Et pourquoi un tel refus? L’explication est la même que pour l’acceptation d’un poste ministériel: tant que la Martinique ne s’autogouvernera pas, tant qu’elle sera sous tutelle, il nous interdit de participer à un quelconque appareil d’Etat ou à ses institutions. Ce n’est là point haine du peuple français car toute collaboration avec des organismes non-étatiques ou acceptation de distinctions émanant de ces dernières est non seulement admise, mais même recommandée. Et puisque Césaire est un écrivain, seul un imbécile peut croire que le président de la République ou le premier ministre français peut téléphoner aux jurys du Prix Charles Veillot (attribué à Césaire) ou du Prix Goncourt (attribué à Chamoiseau) pour exiger que les dits jurys attribuent leur prix à ces auteurs antillais. À moins de penser qu’il n’y a aucune différence entre la France et l’Ouzbékistan. Les jurys littéraires français ne sont pas des organismes d’Etat!

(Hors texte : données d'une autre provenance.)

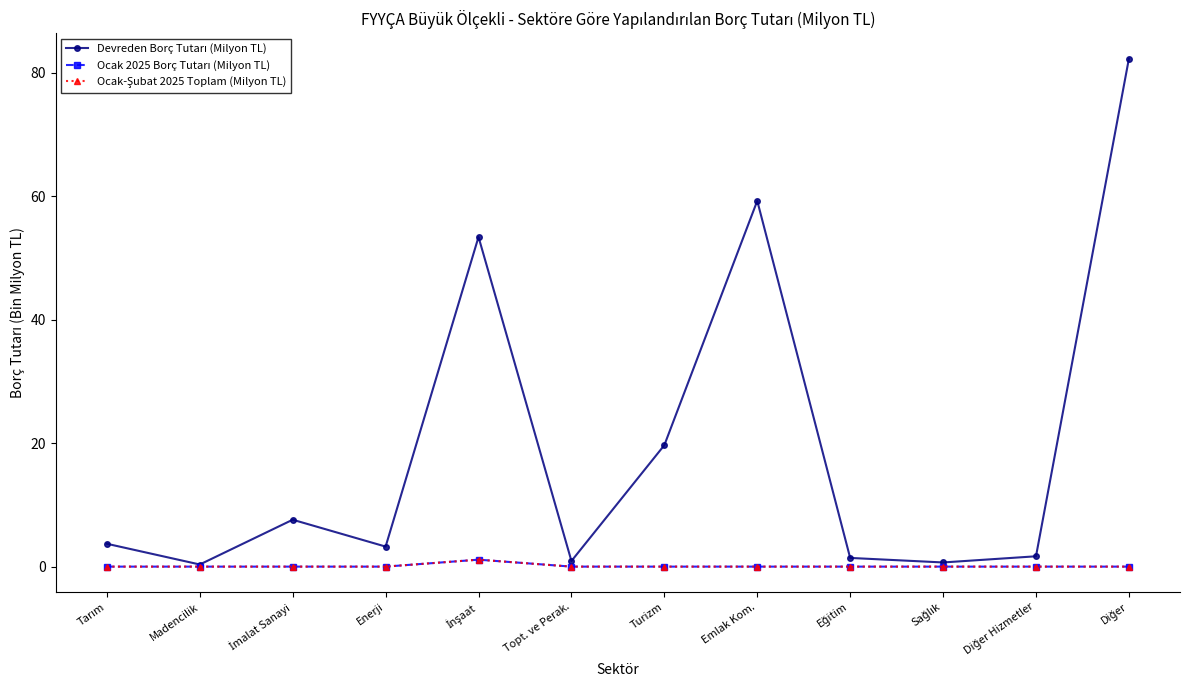

Does the chart have visible grid lines?

No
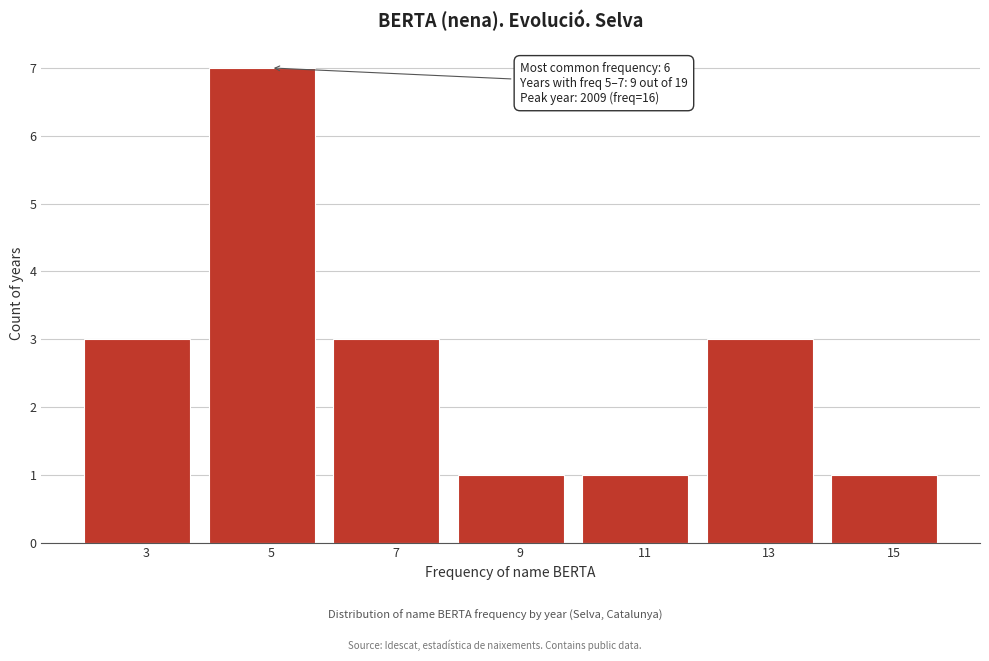

Reading left to right, transcribe all the data shown in this chart.

3	7	3	1	1	3	1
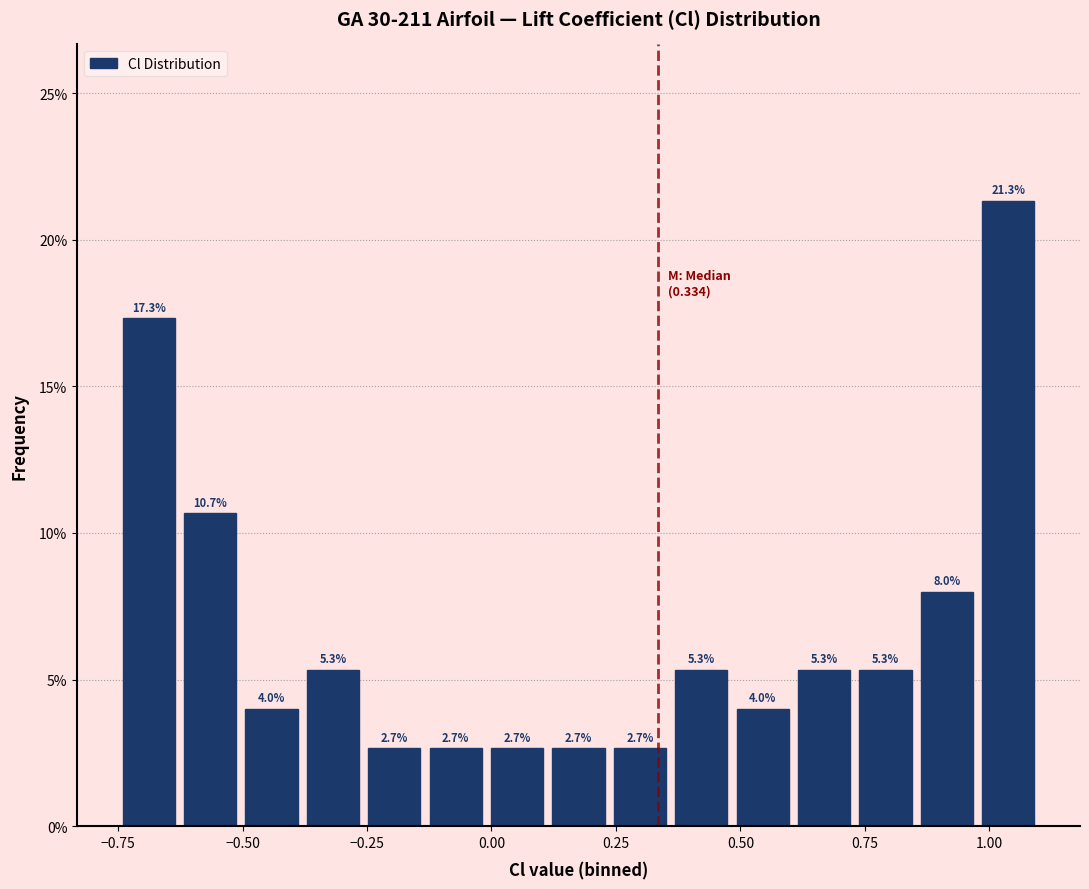

Read against the x-axis, roughly where is the centre of the tallest bar?

1.05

Par contre, Lafferière étant haïtiano-quécois et Saw sénégalais, leurs pays étant indépendants, il n’y a aucun problème à ce qu’ils intègrent l’Académie française ou l’Académie des Beaux-Arts. Certes, Haïti et le Sénégal furent des colonies françaises, certes l’indigène y a été esclavagisé et exploité, certes une certaine domination occidentale y perdure par le biais des multinationales, mais au moins ces deux pays ont-ils le choix. Ils peuvent se tourner vers d’autres pays que la France. Il y en a 197 à l’ONU! Taïwan et la Chine se sont récemment battus pour construire récemment un hôpital, comparable à La Meynard, chez notre voisine Sainte-Lucie. La Martinique, elle, n’a pas le choix. Voilà le problème! Et puis, ces pays n’ont qu’à s’en prendre à leurs élites corrompues: si Karim Wade, le fils de l’ancien président sénégalais Addoulaye Wade, est actuellement en prison, ce n’est pas de la faute du paysan breton ni de l’ouvrier de Renault.
Donc, non, de même que nous n’avons pas besoin de ministre dans le gouvernement français, nous n’avons pas besoin d’académicien non plus, cher Y-L. Monthieux. Césaire a toujours été très clair là-dessus.